**Activity:**
Write out all of the records below precisely as given, omitting the images.
BEGIN Data
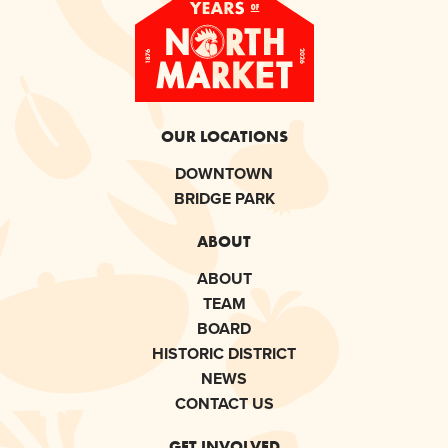
OUR LOCATIONS
DOWNTOWN
BRIDGE PARK
ABOUT
ABOUT
TEAM
BOARD
HISTORIC DISTRICT
NEWS
CONTACT US
GET INVOLVED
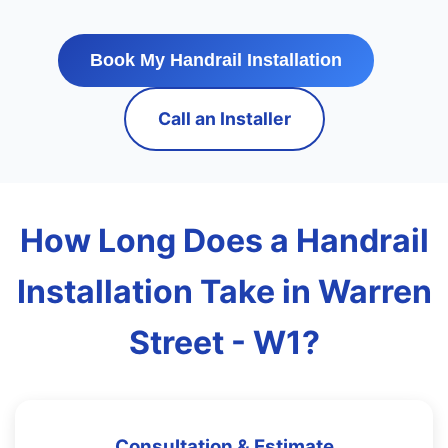
Book My Handrail Installation
Call an Installer
How Long Does a Handrail
Installation Take in Warren
Street - W1?
Consultation & Estimate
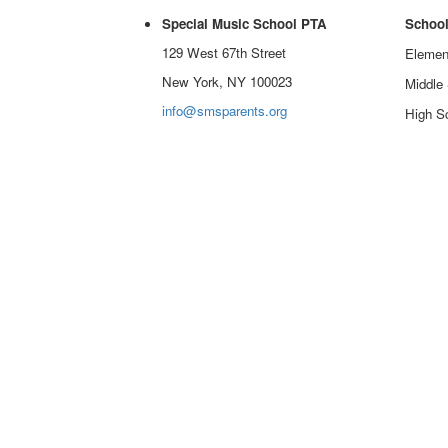
Special Music School PTA
School
129 West 67th Street
Elemen
New York, NY 100023
Middle
info@smsparents.org
High Sc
END Data
**Answer box:**
OUR LOCATIONS
DOWNTOWN
BRIDGE PARK
ABOUT
ABOUT
TEAM
BOARD
HISTORIC DISTRICT
NEWS
CONTACT US
GET INVOLVED
Book My Handrail Installation
Call an Installer
How Long Does a Handrail
Installation Take in Warren
Street - W1?
Consultation & Estimate
Special Music School PTA
School
129 West 67th Street
Elemen
New York, NY 100023
Middle
info@smsparents.org
High Sc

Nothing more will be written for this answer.